KiTa Regenbogen Little Piano School ganz groß

von Ev. Kirchengemeinde Dorsten

Little Piano School ganz groß

In der Hervester Kreuzkirche gab’s schon wohlklingende Antworten auf die unvermutete Frage: „Wie klingt Kohle?“
Jetzt erlebten dort Kinder und ihre – bestimmt mächtig stolzen – Eltern Antworten auf die ebenso überraschende Frage: Wie tönen Monster? Und möglich machte dieses Abenteuer nach Noten ausgerechnet das Klavierfestival Ruhr.

Denn eine stolze Dorstener Errungenschaft der Kinder-Kultur ist noch etwas älter als die Kulturhauptstadt: Im Frühjahr 2009 öffnete in enger Zusammenarbeit von Klavierfestival, Folkwang-Universität und den Kindergärten des Kirchenkreises Bottrop-Dorsten-Gladbeck die „Little Piano School“ für spielerisches Musizieren auf schwarzen, weißen – und mit bunten Punkten beklebten – Klaviertasten.

Das Projekt wuchs und wächst und präsentierte sich nun mit einer klingenden Geschichte für kleine Leute: Das „Children’s Corner“-Konzert erzählte vom kleinen Max und den liebenswürdigen, aber ungeheuer großen „wilden Kerlen“, geschuppt, gehörnt und mit mächtigem Zottelfell. Viele Kinder und Erwachsene kennen das seit einem halben Jahrhundert immerjunge Bilderbuch „Wo die wilden Kerle wohnen“, jene Geschichte vom kleinen Max, der wutentbrannt in eine Traumwelt flüchtet und sich – noch immer im Schlafanzug – auf einer tropischen Trauminsel zum Herrscher über die wilden Kerle aufschwingt.

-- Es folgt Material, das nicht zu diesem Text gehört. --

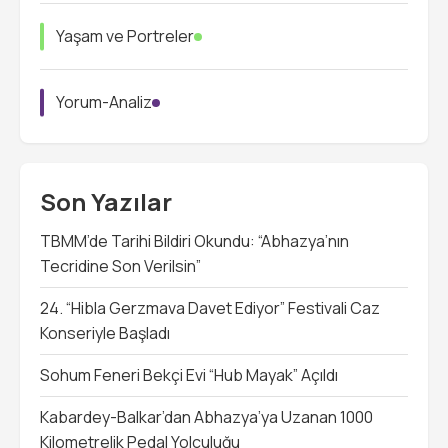
Yaşam ve Portreler
Yorum-Analiz
Son Yazılar
TBMM’de Tarihi Bildiri Okundu: “Abhazya’nın
Tecridine Son Verilsin”
24. “Hibla Gerzmava Davet Ediyor” Festivali Caz
Konseriyle Başladı
Sohum Feneri Bekçi Evi “Hub Mayak” Açıldı
Kabardey-Balkar’dan Abhazya’ya Uzanan 1000
Kilometrelik Pedal Yolculuğu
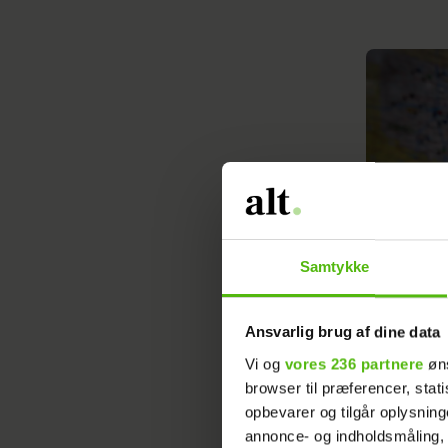
Samtykke
Ansvarlig brug af dine data
Vi og
vores 236 partnere
øns
browser til præferencer, stat
opbevarer og tilgår oplysning
annonce- og indholdsmåling,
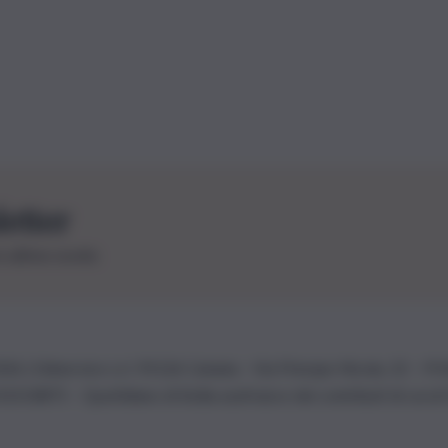
letter
le ultime novità
26 | Ediservice s.r.l. 95126 Catania – Via Principe Nicola, 22 – P
3210875 – Quotidiano di Sicilia usufruisce dei contributi di cui al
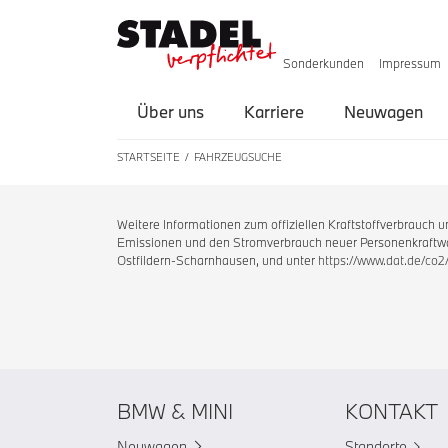
Sonderkunden
Impressum
Über uns
Karriere
Neuwagen
STARTSEITE
FAHRZEUGSUCHE
Weitere Informationen zum offiziellen Kraftstoffverbrauch
Emissionen und den Stromverbrauch neuer Personenkraftwag
Ostfildern-Scharnhausen, und unter
https://www.dat.de/co2
BMW & MINI
KONTAKT
Neuwagen
Standorte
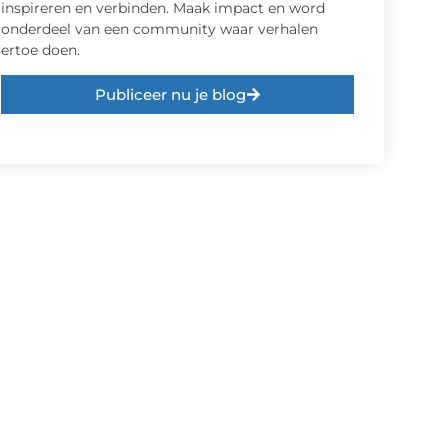
inspireren en verbinden. Maak impact en word
onderdeel van een community waar verhalen
ertoe doen.
Publiceer nu je blog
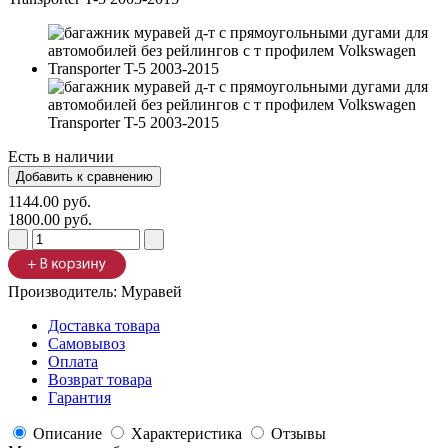
Есть в наличии
1144.00 руб.
1800.00 руб.
Производитель:
Муравей
Доставка товара
Самовывоз
Оплата
Возврат товара
Гарантия
Описание
Характеристика
Отзывы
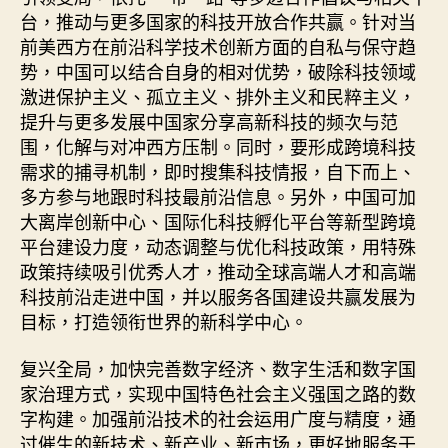
台，推动与更多国家的科技开放合作共赢。针对当
前美西方在前沿科学技术创新方面的自私与保守趋
势，中国可以结合自身的相对优势，破除科技领域
激进保护主义、孤立主义、排外主义和民粹主义，
提升与更多发展中国家分享高新科技的频次与范
围，化解与对冲西方压制。同时，要形成跨境科技
需求的捕寻机制，即时搜集科技情报，自下而上、
多方参与地跟时科技最前沿信息。另外，中国可加
大离岸创新中心、国际化科技孵化平台等新型跨境
平台建设力度，动态调整与优化科技政策，用特殊
政策持续吸引优秀人才，推动全球高端人才和高端
科技前沿走进中国，并以服务各国建设共赢发展为
目标，打造领衔世界的新科学中心。
复兴全局，加快完善数字经济、数字生活和数字国
家治理方式，实现中国特色社会主义强国之路的数
字构建。加强前沿技术的社会运用广度与精度，通
过催生的新技术、新产业、新市场，更好地服务于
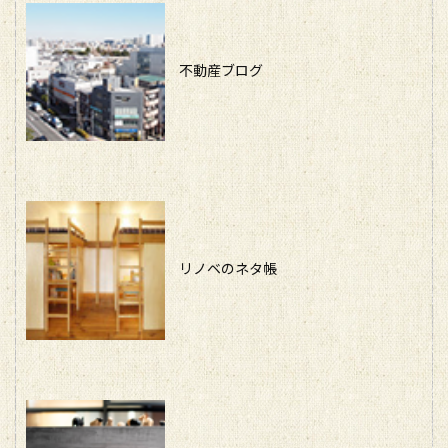
不動産ブログ
リノベのネタ帳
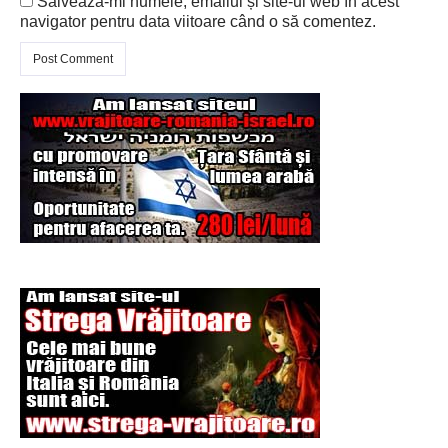
Salvează-mi numele, emailul și site-ul web în acest
navigator pentru data viitoare când o să comentez.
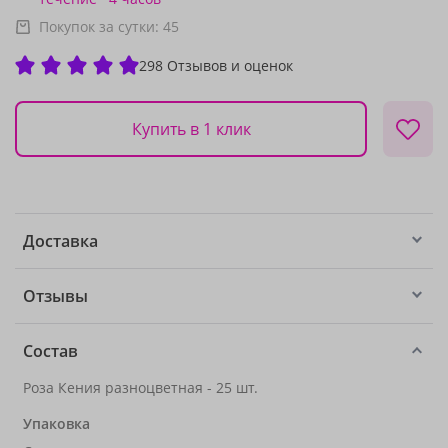
Покупок за сутки:
45
298 Отзывов и оценок
Купить в 1 клик
Доставка
Отзывы
Состав
Роза Кения разноцветная - 25 шт.
Упаковка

Mehr als 90 Vorschulkinder und Erstklässler aus Dorsten und Gladbeck beschäftigten sich unter Leitung des renommierten englischen Musikvermittlers Richard McNicol in Workshops mit dieser berühmten Geschichte.
Am Klavier und auf anderen Instrumenten erfanden die Drei- bis Siebenjährigen in mehrmonatiger Arbeit eine eigene, musikalische Version von Max’ Abenteuern.

Im zweiten Teil des Nachmittags präsentierten Richard McNicol, Mitglieder der Bochumer Symphoniker (BoSyBras) und der Festival-Pianist James Maddox das Bilderbuch „Wo die wilden Kerle wohnen“ als klingende Geschichte. Mit Liedern und Mitmach-Elementen werden die Kinder aktiv in das Konzertgeschehen einbezogen. Das Projekt wird maßgeblich von der Stiftung Mercator unterstützt.